Simoni is still on-site most days, repairing the mechanisms of clocks that make the silver-haired patriarch feel young by comparison. He has a long closet filled with repaired timepieces that could double as a museum exhibit, with pendulums swinging and gears ticking. A banjo-shaped clock is dated early in the 1800s, though he says the oldest clock he ever worked on was a full hundred years older than that, from 1715.

His daughter, Cheryl Shields, is the person most customers interact with. Her son Sean Shields, 41, is now store manager. They are colorful, like characters in a movie about a clock shop where time stands still.

But time doesn’t stand still. When it does - as with the Clock Tower down the street, notoriously out-of-synch with modern timepieces - people complain.

“The Clock is iconic,” said a frustrated downtown merchant of the clock’s unreliability. “It’s the soulful part of town, the focal point.”

The city has been responsible for the Town Clock since the Masons turned the 1882 landmark over to Petaluma in the 1930s, but the investment in that responsibility remains vague. “It falls under the category of ‘and other duties as assigned,’ ” said Dan St. John, Public Works Director. He speculates that if there’s any responsible department, it’s the Operations Division, and these days a volunteer simply winds the clock weekly.

In the past, however, the city has been quick to contact Simoni’s Clock Shop to help keep the clock running. “They have provided technical support when we encounter maintenance issues that are beyond our capability,” said St. John. “And being that we don’t really have any clock maintenance people on staff, it doesn’t take much to get beyond our capabilities.”

The degree to which Simoni’s has helped out in the past three decades isn’t clear, as city employees usually get the credit – and the wages, if available – for the job. “We’ve donated our time as a community service,” said Sean Shields, “just to help out.”

Still, Simoni’s is not entirely comfortable with being the behind-the-scenes hero in the city’s clockworks. “We’ve got no authorization to do anything,” said Simoni. “We started about 25 years ago helping out, showing them what to do - they had a pretty good man who would do it for a while, but they had somebody up there that really fouled up.” That would have been about 2007, when the temperamental clock stopped altogether and had to go to Oregon for repair.

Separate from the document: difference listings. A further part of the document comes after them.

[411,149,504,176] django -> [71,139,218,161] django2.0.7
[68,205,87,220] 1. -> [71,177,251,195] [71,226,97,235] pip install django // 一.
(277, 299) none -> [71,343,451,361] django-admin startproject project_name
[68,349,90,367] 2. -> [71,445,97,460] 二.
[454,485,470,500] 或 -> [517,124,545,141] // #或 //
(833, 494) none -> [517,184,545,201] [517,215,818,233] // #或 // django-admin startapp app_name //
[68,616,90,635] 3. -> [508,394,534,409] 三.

“That’s my pet peeve,” said Shields. “The people who volunteer to work on the clock just may not be experienced enough.” He speculated that what broke the clock in 2007 was simply winding it while the chimes were striking.

“It’s not exactly state of the art modern technology,” said the elder Simoni about the Town Clock. “We’ve started the clock twice, and wrote up a bid to the city to take care of it year-around. But they didn’t even respond.” That bid came to about $8,500 - less than the $10,000 St. John estimated it would cost the city to pay a worker to wind it weekly for a year.

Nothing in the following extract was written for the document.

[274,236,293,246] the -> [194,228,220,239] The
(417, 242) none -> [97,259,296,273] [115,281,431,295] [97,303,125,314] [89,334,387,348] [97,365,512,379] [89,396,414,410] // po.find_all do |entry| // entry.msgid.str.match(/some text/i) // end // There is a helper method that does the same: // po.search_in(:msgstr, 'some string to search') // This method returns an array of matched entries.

Right now it runs fast – about 20 minutes fast last weekend. It has to be reset and wound at least weekly. It also isn’t chiming on the hour, probably due to a faulty strike-train . Get him talking about the town clock - any clock, with their interlocking gears and counterweights and chains.

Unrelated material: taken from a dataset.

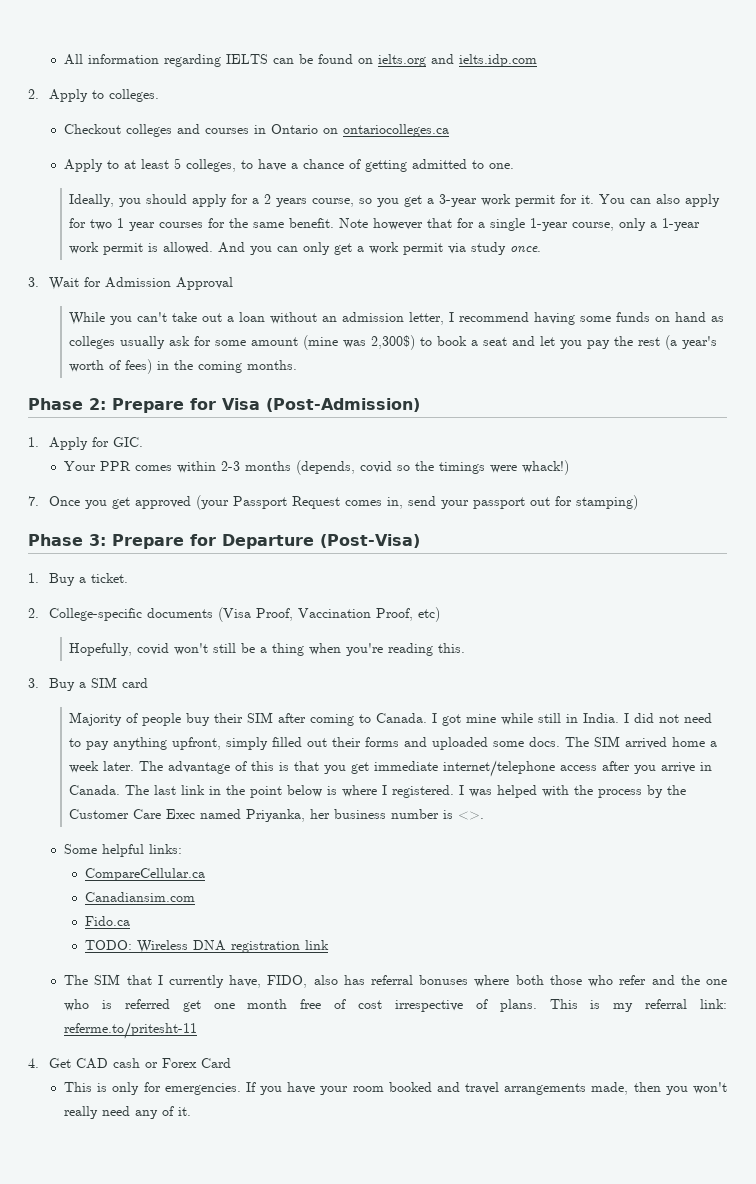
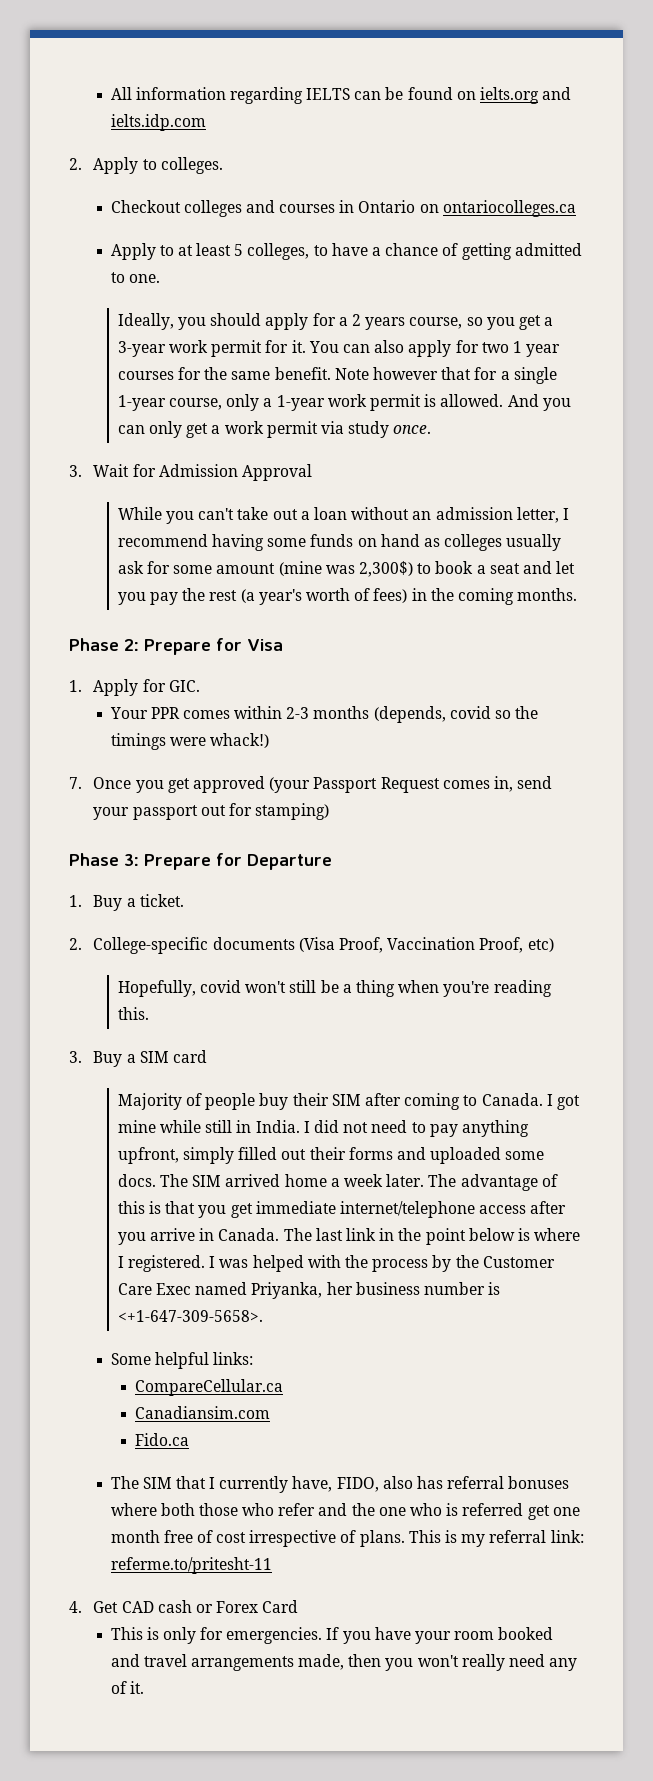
[266,398,420,412] (Post-Admission) -> (283, 645) none
[320,534,420,548] (Post-Visa) -> (332, 862) none
[458,811,485,820] <>. -> [117,1310,263,1322] <+1-647-309-5658>.
[84,940,329,953] // TODO: Wireless DNA registration link -> (189, 1439) none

“What a beautifully designed machine,” said Shields of the 133-year-old clock. “It’s not complex, but exquisitely made.” His family’s admiration for the technology of clocks permeates the work atmosphere of Simoni’s Clock Shop, but inevitably leads to disappointment with the irregular care the Town Clock sometimes receives.

When Measure Q was rejected in November, any hopes for a Town Clock line-item in the city budget evaporated. Even so, there’s no guarantee increased funding would have found its way to the Town Clock. For St. John, it’s a question of priorities. “Any money that we’d spend on this clock would come out of something else. So what part don’t you want me to maintain? What street don’t you want me to fix this week, what pothole do I skip so I can pay for a clock? We have to make hard choices.”

So while Simoni’s Clock Shop keeps taking in family heirlooms and antique store finds - and giving free advice to the city–the Clock Tower time is invariably off, and the city budget can’t find room to keep it working. “If they asked us to help out, we would certainly consider it,” said Simoni. “But we’ve got plenty of repair work to do here. It’s difficult to make money on what you can charge for this.”

Said St. John, “I’ve looked at a lot of town clocks, and some of them are amazing. I hear Big Ben keeps good time. But for a lot of old clocks in a lot of town plazas? I think I’ll just look at my watch.”